■ Document text ■
========

Wednesday, October 10, 2007

Postmodernity and the Emerging Church

BWolf30--otherwise known as the 7-foot ninja and the golfer-who-wishes-he-could-beat-me posted a response to my http://stimulation81.blogspot.com/2007/09/does-science-disprove-my-view-of-bible.html entry. I thought I would create a new discussion on his thoughts.

7-foot ninja is extremely brilliant, probably too much so for his own good. And that's my first response to his post--this blog is much more (for me) about pop issues among Jesus followers and their impact on the world than it is about intellectual arguments for or against postmodernity. Personally, as much as I hate to admit it, I am probably not a great thinker or philosopher at the top level, the level that BWolf likes to read. As I've admitted before, I have only dabbled in the academic readings of postmodernity (sometimes referred to below as "pomo"), and BWolf is far more down that road than I am. So, even though he hates it when I don't argue with him, there are times where I just need to defer to his wider reading at the academic/philosophic level.

========

■ Dataset entries ■
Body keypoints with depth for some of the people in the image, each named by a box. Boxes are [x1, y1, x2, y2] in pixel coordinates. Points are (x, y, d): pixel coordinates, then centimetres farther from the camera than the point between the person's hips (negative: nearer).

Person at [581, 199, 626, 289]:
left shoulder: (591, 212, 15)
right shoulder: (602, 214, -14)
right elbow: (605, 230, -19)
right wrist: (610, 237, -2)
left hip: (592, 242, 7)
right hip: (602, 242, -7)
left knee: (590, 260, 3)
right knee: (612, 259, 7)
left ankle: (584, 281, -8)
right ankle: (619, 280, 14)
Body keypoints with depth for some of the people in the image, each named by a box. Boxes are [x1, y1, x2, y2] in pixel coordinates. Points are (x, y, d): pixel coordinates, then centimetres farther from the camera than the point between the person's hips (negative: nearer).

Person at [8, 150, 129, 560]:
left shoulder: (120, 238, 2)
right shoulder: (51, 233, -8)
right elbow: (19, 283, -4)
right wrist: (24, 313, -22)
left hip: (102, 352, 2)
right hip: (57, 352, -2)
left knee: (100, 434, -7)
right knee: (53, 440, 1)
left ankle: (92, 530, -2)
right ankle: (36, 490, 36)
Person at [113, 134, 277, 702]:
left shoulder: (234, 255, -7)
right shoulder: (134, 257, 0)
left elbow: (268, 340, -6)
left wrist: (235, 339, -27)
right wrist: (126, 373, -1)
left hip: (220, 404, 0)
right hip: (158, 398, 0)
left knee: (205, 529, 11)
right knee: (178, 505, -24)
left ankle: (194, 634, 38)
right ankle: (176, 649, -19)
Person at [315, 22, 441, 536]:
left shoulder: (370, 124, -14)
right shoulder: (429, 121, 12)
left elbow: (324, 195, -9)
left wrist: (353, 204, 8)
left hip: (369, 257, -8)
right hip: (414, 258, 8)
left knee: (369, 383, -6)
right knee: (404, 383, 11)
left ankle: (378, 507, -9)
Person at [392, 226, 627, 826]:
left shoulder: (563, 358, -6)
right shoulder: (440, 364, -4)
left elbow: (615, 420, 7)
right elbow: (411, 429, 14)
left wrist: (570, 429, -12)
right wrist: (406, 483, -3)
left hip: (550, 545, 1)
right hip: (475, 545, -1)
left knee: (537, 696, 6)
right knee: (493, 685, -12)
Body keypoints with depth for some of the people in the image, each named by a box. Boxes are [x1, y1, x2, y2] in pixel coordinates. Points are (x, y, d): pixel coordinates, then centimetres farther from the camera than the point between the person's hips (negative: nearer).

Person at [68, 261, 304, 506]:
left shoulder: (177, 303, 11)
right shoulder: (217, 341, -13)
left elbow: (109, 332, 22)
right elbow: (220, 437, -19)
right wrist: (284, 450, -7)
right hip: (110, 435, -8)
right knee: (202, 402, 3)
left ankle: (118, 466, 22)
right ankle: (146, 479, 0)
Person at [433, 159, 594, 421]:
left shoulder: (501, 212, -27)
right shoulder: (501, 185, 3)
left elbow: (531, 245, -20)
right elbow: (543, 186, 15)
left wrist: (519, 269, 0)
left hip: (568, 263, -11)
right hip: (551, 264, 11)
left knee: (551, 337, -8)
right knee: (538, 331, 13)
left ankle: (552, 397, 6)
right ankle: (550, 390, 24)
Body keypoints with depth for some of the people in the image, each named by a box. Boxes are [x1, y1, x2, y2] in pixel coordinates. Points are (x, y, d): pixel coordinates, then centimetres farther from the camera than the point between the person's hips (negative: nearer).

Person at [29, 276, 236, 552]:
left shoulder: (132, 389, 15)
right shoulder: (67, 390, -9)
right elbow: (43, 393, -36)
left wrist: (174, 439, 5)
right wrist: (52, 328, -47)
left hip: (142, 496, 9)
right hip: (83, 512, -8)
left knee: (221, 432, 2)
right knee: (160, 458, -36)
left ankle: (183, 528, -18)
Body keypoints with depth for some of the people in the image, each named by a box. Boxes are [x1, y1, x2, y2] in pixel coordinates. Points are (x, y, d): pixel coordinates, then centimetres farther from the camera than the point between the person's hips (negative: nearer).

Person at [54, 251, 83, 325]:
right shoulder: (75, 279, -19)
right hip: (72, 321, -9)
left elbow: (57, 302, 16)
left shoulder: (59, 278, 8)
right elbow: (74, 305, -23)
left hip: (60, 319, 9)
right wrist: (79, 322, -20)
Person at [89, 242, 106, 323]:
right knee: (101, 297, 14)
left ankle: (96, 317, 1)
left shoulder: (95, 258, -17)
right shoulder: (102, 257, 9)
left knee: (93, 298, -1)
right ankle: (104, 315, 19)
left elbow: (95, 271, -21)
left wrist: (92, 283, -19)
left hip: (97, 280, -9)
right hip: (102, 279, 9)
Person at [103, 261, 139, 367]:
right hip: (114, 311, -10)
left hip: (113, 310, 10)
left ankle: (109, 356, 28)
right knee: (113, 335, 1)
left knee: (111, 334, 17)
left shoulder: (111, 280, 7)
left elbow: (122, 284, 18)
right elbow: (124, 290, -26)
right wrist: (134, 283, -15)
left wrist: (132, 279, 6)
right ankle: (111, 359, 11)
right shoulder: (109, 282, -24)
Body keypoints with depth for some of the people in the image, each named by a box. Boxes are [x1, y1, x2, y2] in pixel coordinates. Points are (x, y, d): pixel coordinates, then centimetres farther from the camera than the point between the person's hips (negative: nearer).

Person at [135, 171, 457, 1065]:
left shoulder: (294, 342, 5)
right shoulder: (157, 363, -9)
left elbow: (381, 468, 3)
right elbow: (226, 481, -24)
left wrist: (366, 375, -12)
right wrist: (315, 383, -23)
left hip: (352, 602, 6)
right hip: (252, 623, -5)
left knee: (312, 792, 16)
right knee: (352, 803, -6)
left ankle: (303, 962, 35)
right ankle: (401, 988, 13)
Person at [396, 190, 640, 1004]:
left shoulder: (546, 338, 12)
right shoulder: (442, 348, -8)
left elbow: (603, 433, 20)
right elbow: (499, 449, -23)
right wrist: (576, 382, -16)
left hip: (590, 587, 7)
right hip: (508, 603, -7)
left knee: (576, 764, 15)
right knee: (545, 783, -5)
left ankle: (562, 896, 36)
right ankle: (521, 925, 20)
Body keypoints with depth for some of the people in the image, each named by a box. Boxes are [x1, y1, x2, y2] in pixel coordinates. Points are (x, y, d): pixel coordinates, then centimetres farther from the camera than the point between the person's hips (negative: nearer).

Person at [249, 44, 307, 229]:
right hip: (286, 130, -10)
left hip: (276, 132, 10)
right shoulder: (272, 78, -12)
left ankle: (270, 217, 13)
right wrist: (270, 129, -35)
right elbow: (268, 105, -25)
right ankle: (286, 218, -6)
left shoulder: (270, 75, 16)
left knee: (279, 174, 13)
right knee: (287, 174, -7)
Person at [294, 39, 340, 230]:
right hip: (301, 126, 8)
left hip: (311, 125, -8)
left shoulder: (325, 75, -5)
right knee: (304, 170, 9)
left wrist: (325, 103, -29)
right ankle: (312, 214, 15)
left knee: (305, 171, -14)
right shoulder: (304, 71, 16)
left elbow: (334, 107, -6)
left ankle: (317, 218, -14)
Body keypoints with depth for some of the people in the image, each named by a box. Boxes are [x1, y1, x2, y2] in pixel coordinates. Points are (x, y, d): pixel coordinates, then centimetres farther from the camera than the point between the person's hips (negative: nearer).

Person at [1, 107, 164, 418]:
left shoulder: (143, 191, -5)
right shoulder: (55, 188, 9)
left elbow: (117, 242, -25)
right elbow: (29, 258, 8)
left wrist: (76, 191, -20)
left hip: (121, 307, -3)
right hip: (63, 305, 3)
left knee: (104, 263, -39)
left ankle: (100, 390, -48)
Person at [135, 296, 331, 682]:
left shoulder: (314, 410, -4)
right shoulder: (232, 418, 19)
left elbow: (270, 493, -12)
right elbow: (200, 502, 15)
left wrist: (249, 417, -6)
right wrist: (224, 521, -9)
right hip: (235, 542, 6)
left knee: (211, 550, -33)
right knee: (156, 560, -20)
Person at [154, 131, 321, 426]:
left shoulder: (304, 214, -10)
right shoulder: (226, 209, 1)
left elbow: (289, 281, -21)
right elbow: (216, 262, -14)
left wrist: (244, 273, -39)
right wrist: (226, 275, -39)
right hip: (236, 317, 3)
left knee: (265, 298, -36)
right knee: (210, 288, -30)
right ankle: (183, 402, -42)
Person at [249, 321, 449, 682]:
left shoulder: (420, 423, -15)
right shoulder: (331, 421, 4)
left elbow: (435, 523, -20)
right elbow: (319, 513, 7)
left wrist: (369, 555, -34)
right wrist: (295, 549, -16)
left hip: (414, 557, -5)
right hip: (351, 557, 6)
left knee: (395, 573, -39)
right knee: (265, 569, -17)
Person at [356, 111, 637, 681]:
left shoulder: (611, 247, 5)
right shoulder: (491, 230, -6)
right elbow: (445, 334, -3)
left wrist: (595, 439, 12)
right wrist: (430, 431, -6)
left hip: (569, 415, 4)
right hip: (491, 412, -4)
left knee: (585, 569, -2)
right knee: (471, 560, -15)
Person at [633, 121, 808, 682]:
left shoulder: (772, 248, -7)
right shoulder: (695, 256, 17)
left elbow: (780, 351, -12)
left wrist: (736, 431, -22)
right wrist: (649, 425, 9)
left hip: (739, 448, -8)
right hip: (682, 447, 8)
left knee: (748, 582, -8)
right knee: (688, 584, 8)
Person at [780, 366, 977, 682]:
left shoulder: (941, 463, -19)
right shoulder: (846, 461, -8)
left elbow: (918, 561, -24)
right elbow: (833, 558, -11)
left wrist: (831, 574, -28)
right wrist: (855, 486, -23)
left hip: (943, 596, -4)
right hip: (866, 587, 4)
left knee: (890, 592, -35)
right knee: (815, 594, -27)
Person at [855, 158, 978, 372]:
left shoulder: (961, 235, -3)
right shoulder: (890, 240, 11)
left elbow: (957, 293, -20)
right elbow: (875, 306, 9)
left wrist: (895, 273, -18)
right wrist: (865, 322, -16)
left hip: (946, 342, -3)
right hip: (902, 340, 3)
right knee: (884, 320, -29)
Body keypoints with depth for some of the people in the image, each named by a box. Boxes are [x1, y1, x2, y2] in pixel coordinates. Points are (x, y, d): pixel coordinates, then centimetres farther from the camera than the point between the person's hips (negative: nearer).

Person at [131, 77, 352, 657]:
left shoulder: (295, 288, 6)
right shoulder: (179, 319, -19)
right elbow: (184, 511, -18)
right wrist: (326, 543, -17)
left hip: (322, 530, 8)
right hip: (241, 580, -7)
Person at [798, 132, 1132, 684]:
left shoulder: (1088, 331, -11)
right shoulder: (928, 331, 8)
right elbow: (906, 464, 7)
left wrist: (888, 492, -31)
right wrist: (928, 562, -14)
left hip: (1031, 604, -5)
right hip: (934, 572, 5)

========

■ Tasks for this exercise ■
a: Please copy everything in the blog post from "Postmodernity and the" down to "on his thoughts.".
b: What shortened term does the blog post say is sometimes used for postmodernity?

■ Exercise solutions ■
a:
Postmodernity and the Emerging Church

BWolf30--otherwise known as the 7-foot ninja and the golfer-who-wishes-he-could-beat-me posted a response to my http://stimulation81.blogspot.com/2007/09/does-science-disprove-my-view-of-bible.html entry. I thought I would create a new discussion on his thoughts.

b: "Pomo"